The new retirement: Gigging?
A third of these moonlighters work a second job to save money for retirement. And 49 percent of those aged 55 or older are saving for retirement with a side gig.
Yes, you read that correctly—the retirement of the future could mean an endless series of gig jobs, according to “Gig Economy Workers and the Future of Retirement,” a new report from Betterment.
Presently, one out of every three workers is a gig worker, and by 2020 that’s expected to grow to 40 percent of workers. And even though more and more people are joining the gig economy—some by choice, some out of necessity—it’s also expected that they’re going to have a hard time preparing for retirement.

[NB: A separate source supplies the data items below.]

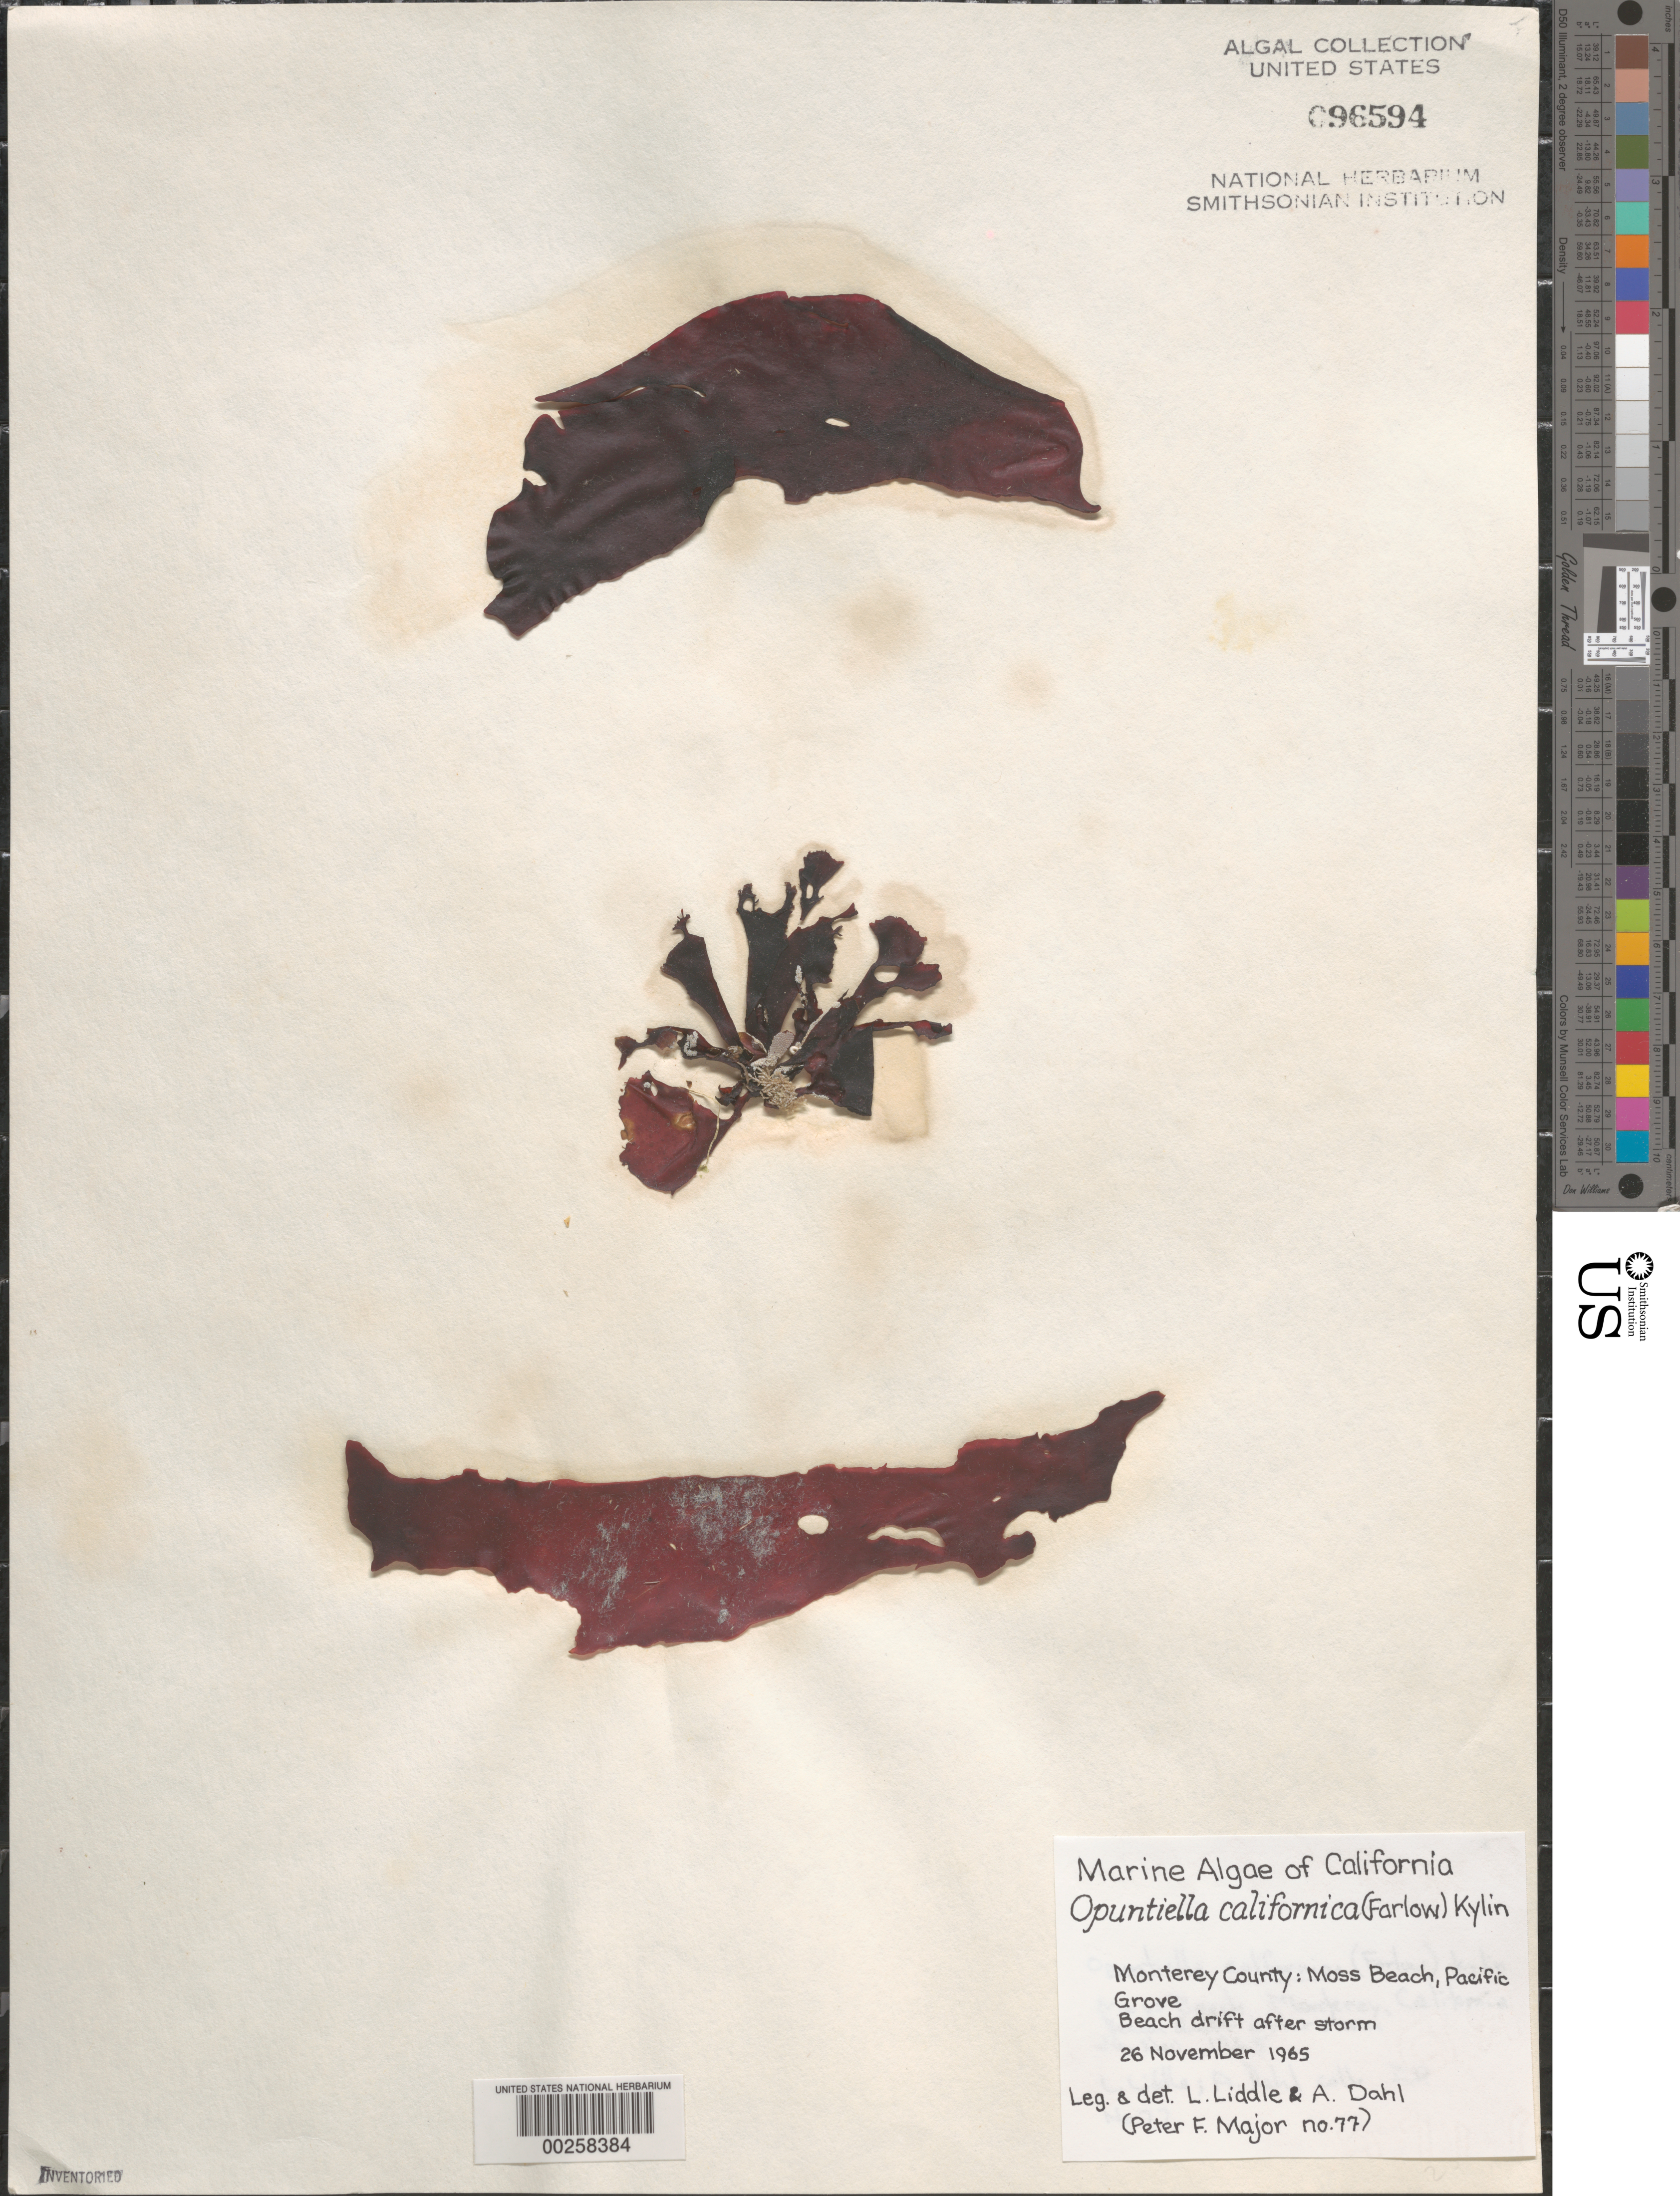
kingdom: Plantae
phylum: Rhodophyta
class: Florideophyceae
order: Gigartinales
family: Furcellariaceae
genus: Opuntiella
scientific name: Opuntiella californica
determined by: Liddle, L. B.; Dahl, A. O.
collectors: L. Liddle & A. Dahl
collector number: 77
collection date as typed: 26 Nov 1965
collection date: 1965-11-26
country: United States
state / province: California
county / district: Monterey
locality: Moss Beach, Pacific Grove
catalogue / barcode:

Seventy percent of full-time gig workers already acknowledge that they won’t be able to sustain their current lifestyles in retirement, and 40 percent of gig workers also own up to feeling unprepared to sock away enough money to keep them in their current lifestyle once they get to retirement.
As a result, the report says, lots of them—whether full-time gig workers (who rely solely on gigs for income) or side-hustlers (those with full-time jobs who gig to bring in extra cash)—are planning on gigs to keep them going financially during retirement.
And the need to do so is no doubt there; According to Betterment, the gig economy “is a debt economy,” with more than half of gig economy workers resorting to gigging for financial reasons, not just for freedom and flexibility.
In fact, retirement catch-up is only part of their motivation to gig: 81 percent of gig economy workers say debt is a major reason they can’t afford to save for retirement.
With 16 percent of gig economy workers planning on having gig economy jobs to supplement their retirement, 12 percent of side-hustlers intending to hang on to a side-gig job as their main source of income after retiring from their traditional career, and 20 percent of full-time giggers planning on incremental gigs to provide their main source of income once they’ve “retired,” that means an awful lot of people aren’t going to be retired at all—and of course that doesn’t even count those holding conventional jobs who plan to delay or abandon any plans to retire.
In fact, a third of side-hustlers have a second job specifically to save money for retirement. And 49 percent of people aged 55 or older are saving for retirement with their side gig.
Surprisingly, although gig workers can be pretty tech-savvy, they’re not translating that knowledge into the ways in which they manage their personal finances.
According to the report, while 59 percent of respondents use a digital platform for their job, just 19 percent use a digital platform for saving and 28 percent use one for online investing.